Understanding your resource usage
CockroachDB Serverless clusters consume three kinds of resources:
- SQL CPU
- Network egress
- Storage layer I/O
To understand these resources, you need to understand a bit about the CockroachDB Serverless architecture. A CockroachDB Serverless cluster is divided into two layers that run in separate processes: the SQL layer and the storage layer. The SQL layer receives and runs your SQL queries and background jobs. When the SQL layer needs to read or write data rows, it calls the storage layer, which manages a replicated, transactional row store that is distributed across many machines.
SQL CPU is the CPU consumed by SQL processes (not storage processes) and is converted to Request Units using this equivalency: 1 RU = 3 milliseconds SQL CPU.
Network egress measures the number of bytes that are returned from a SQL process to the calling client. It also includes any bytes sent by bulk operations like EXPORT
or changefeeds. It is converted to Request Units using this equivalency: 1 RU = 1 KiB Network egress.

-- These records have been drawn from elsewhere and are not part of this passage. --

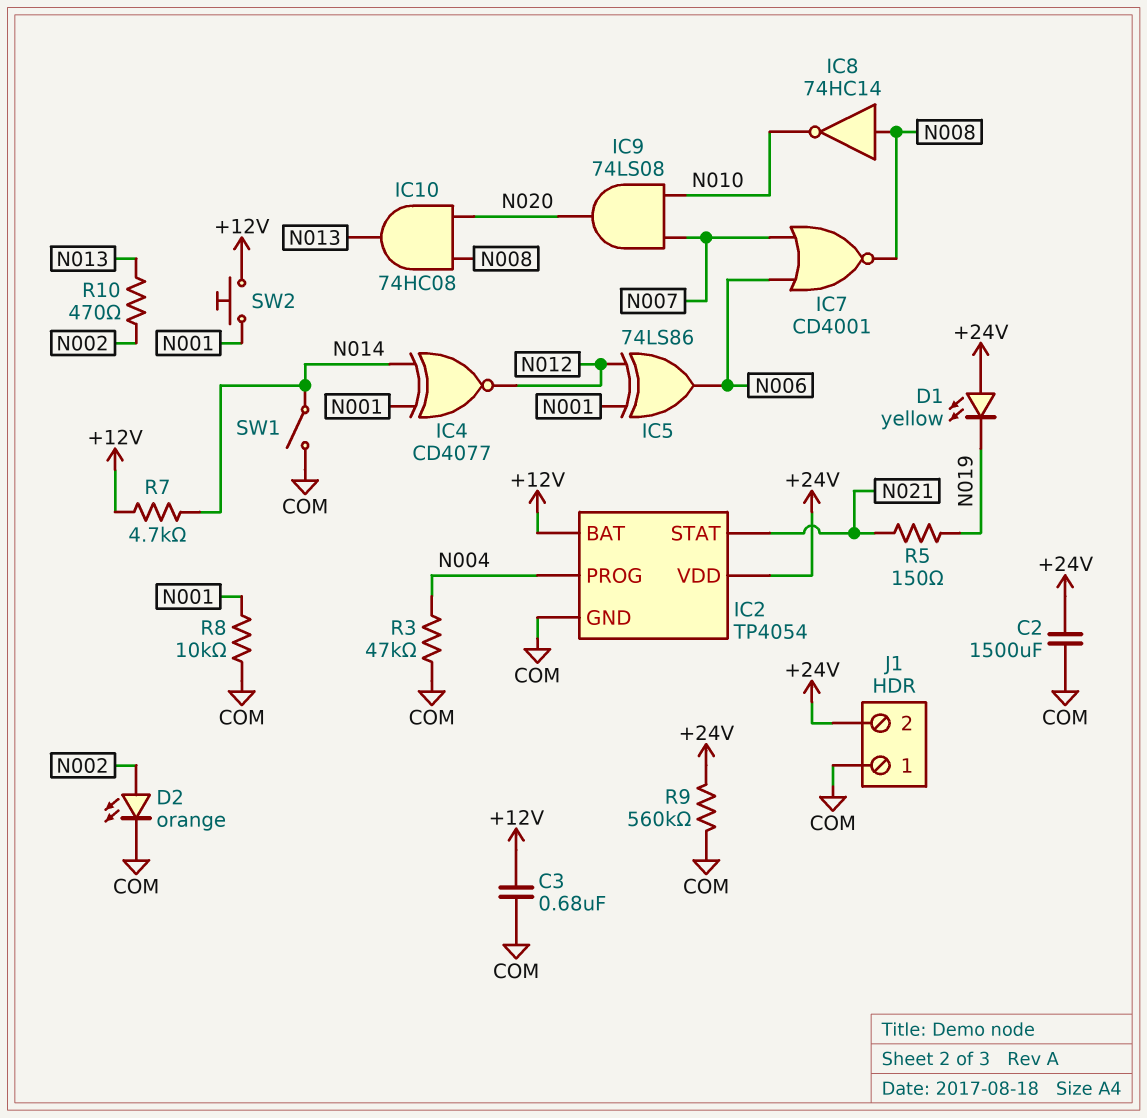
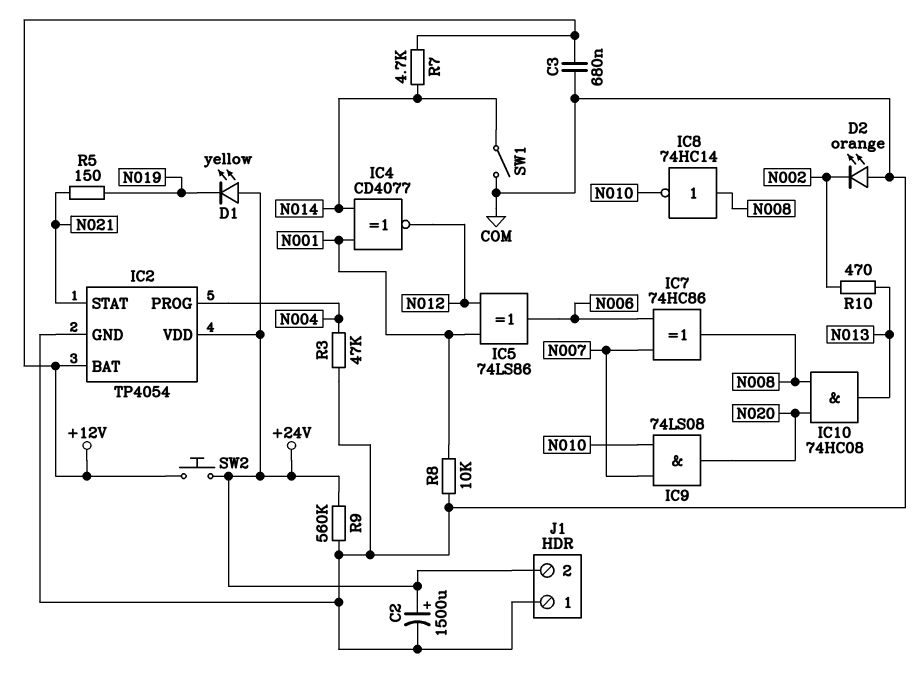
C2: 1500uF (+24V, COM) -> 1500uF (plus +24V, minus COM)
D2: LED orange (A N002, K COM) -> LED orange (A COM, K N002)
IC7: NOR CD4001 (in N006, in N007, out N008) -> XOR 74HC86 (in N006, in N007, out N008)
SW2: button (+12V, N001) -> button (+12V, +24V)

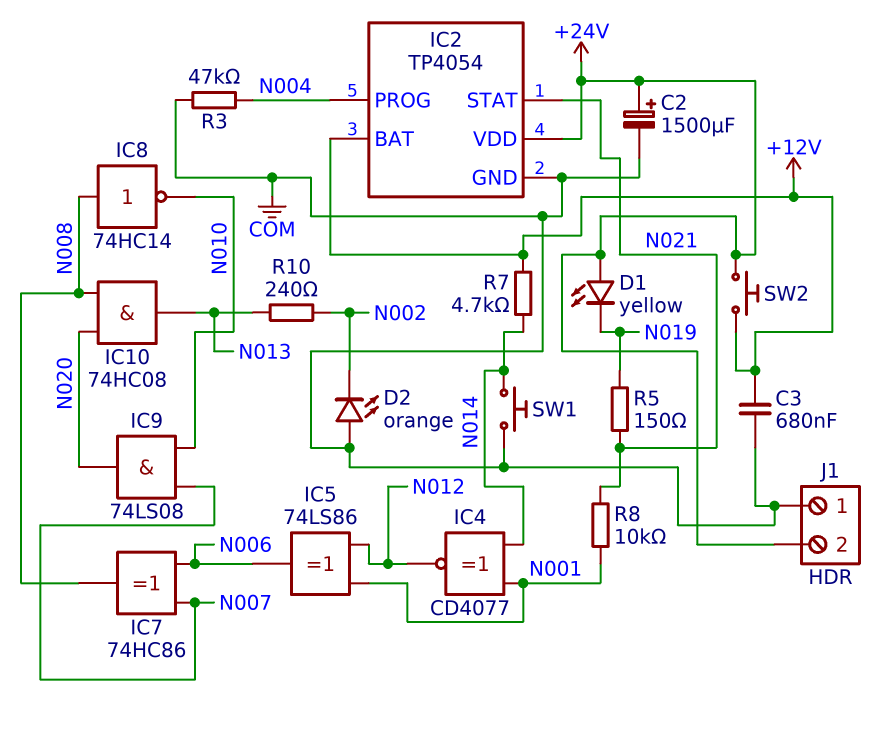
R8: 10k (COM, N001) -> 10k (N001, N021)
R9: 560k (+24V, COM) -> none
R10: 470 (N002, N013) -> 240 (N002, N013)
SW1: switch (COM, N014) -> button (COM, N014)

Storage layer I/O includes the read and write requests sent by the SQL layer to the storage layer. These operations are sent in batches containing any number of requests. Requests can have a payload containing any number of bytes. Write operations are replicated to multiple storage processes (3 by default), with each replica counted as a separate write operation. Storage layer I/O is converted to Request Units using these equivalencies:
- 1 RU = 2 storage read batches
- 1 RU = 8 storage read requests
1 RU = 64 KiB read request payload (prorated)
1 RU = 1 storage write batch
1 RU = 1 storage write request
1 RU = 1 KiB write request payload (prorated)

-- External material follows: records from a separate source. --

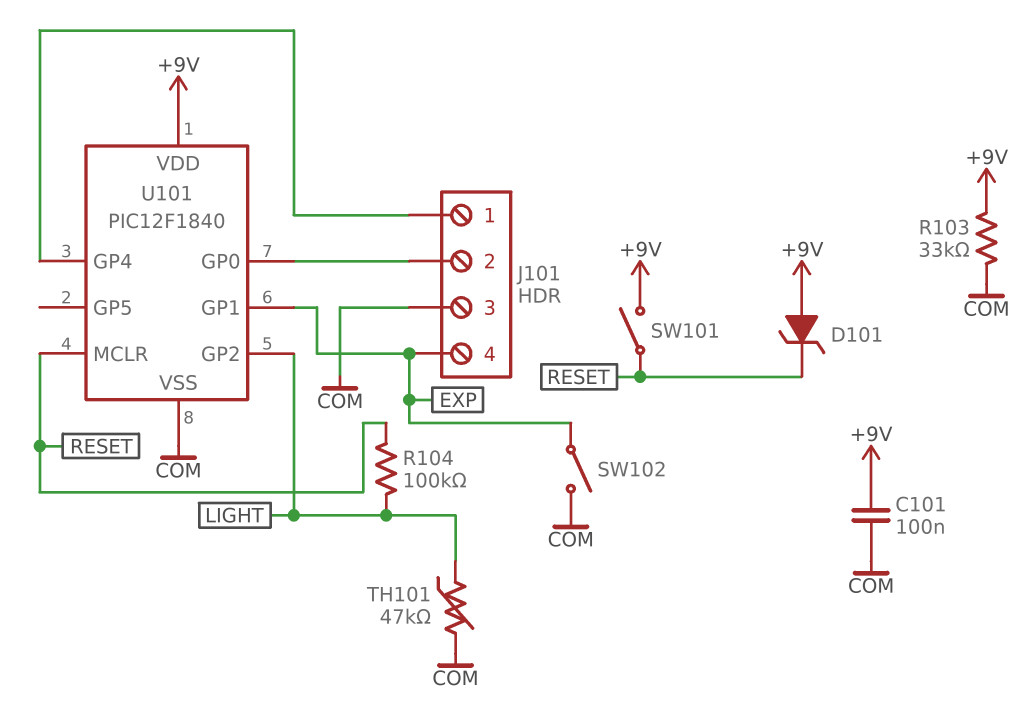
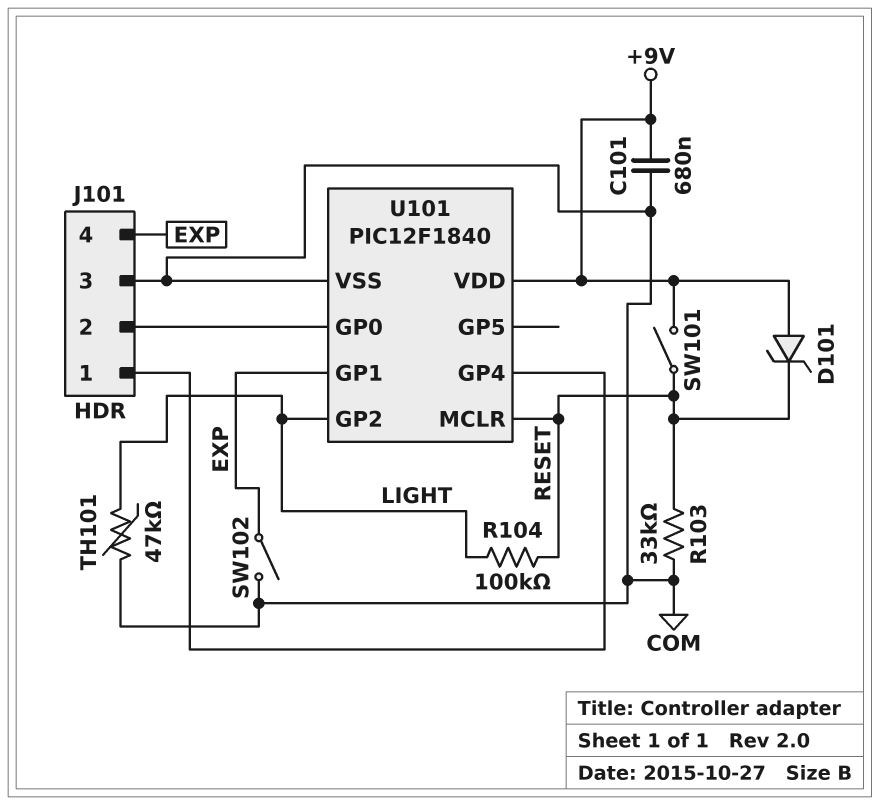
C101: 100nF (+9V, COM) -> 680nF (+9V, COM)
R103: 33k (+9V, COM) -> 33k (COM, RESET)

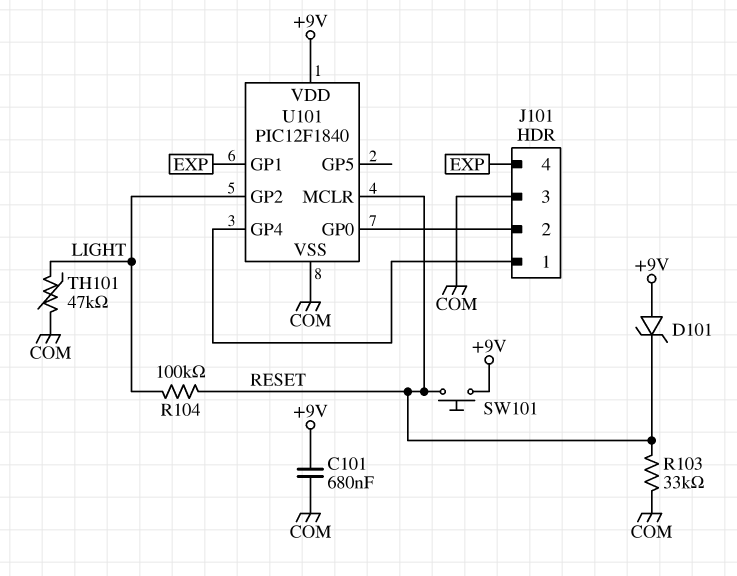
SW101: switch (+9V, RESET) -> button (+9V, RESET)
SW102: switch (COM, EXP) -> none

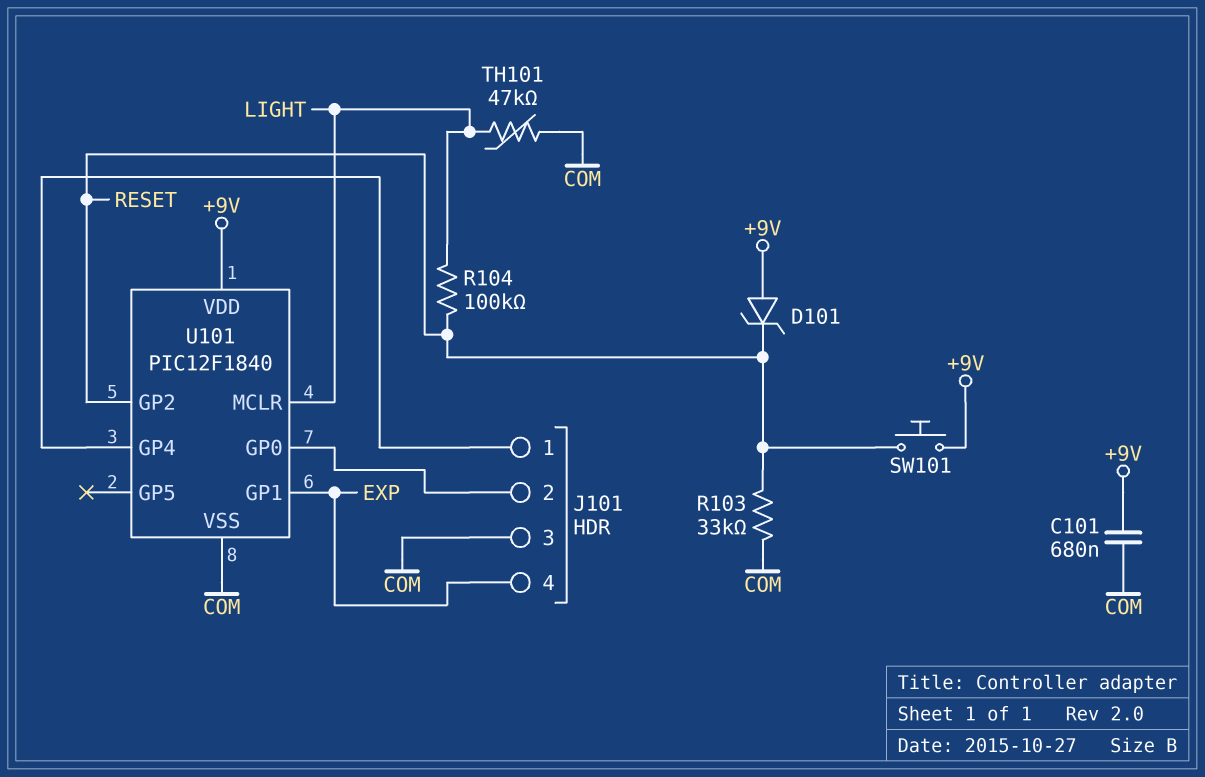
U101 pin GP2: LIGHT -> RESET
U101 pin MCLR: RESET -> LIGHT

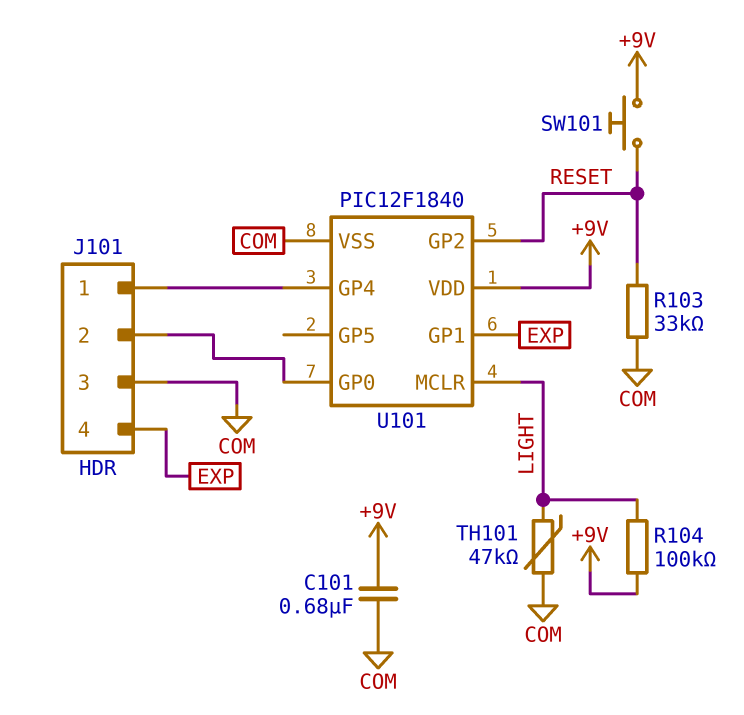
D101: zener (A +9V, K RESET) -> none
R104: 100k (LIGHT, RESET) -> 100k (+9V, LIGHT)

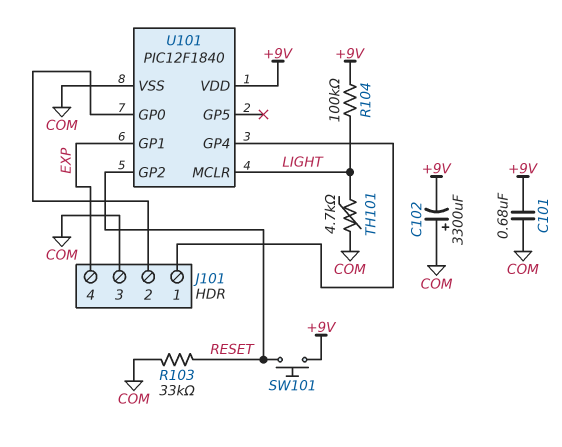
C102: none -> 3300uF (plus COM, minus +9V)
TH101: 47k (COM, LIGHT) -> 4.7k (COM, LIGHT)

Example Request Unit calculation
Say you have a simple key-value pair table with a secondary index:
CREATE TABLE kv (k INT PRIMARY KEY, v STRING, INDEX (v));
Now you insert a row into the table:
INSERT INTO kv VALUES (1, '...imagine this is a 1 KiB string...');
The amount of SQL CPU needed to execute this query is about 1.5 milliseconds. The network egress is also minimal, around 50 bytes. Most of the cost comes from 6 write requests to the storage layer with about 6K in request payload (plus a bit of extra overhead). The INSERT
needs to be made first for the primary index on the k
column and again for the secondary index on the v
column. Each of those writes is replicated 3 times to different storage locations, which is a total of 6 requests. All of these costs add up to a total number of RUs:
1.5 SQL CPU milliseconds = 0.5 RU
50 bytes network egress = 50/1024 = 0.05 RU
6 storage write batches = 6 RU
6 storage write requests = 6 RU
6 KiB write payloads = 6 RU
Total cost = 18.55 RU
Note that this is not exact, as there can be slight variations in multiple parts of the calculation.
You can use the EXPLAIN ANALYZE
SQL command with your statements to estimate the RU usage of that statement. For example, prepend EXPLAIN ANALYZE
to the INSERT
statement:
EXPLAIN ANALYZE INSERT INTO kv VALUES (1, '...imagine this is a 1 KiB string...');
info
-----------------------------------
planning time: 13ms
execution time: 6ms
distribution: local
vectorized: true
maximum memory usage: 10 KiB
network usage: 0 B (0 messages)
estimated RUs consumed: 15
• insert fast path
nodes: n1
actual row count: 1
into: kv(k, v)
auto commit
size: 2 columns, 1 row
(14 rows)
Time: 71ms total (execution 20ms / network 50ms)
This will insert the data, and also output information from the optimizer about the execution of the statement. The estimated RUs consumed
field represents the optimizer's estimate of RU consumption for the statement. In this case, the optimizer estimated the INSERT
statement would consume 15 RUs, which is similar to the estimate of 18.5 RUs we made earlier.
Understanding which queries to optimize
In the CockroachDB Cloud Console, you can monitor your cluster's SQL activity on the Statements and Transactions pages. You can sort queries by the time they took to process, the number of rows processed, or the number of bytes read to see which queries are using the most resources. If you have queries that return more data than needed or have long runtimes, those are good candidates for optimization.
Tips for reducing RU usage
You can reduce the RU cost of a query by reducing the work your cluster must do to execute that query. We recommend the following:
- Drop indexes that are no longer needed.
- Use secondary indexes that reduce the number of rows that need to be scanned.
- Take advantage of SQL filters, joins, and aggregations rather than performing these operations in the application to reduce the amount of data returned to the client.
- Use batched
INSERT
statements to insert multiple rows in a single statement, rather than sending a separate statement per row. - Use range
UPDATE
andDELETE
statements to affect many rows in a single statement, rather than sending a separate statement per row. - Avoid returning columns that your application does not need.
- Don't disable automatic statistics, as they are needed to power the optimizer.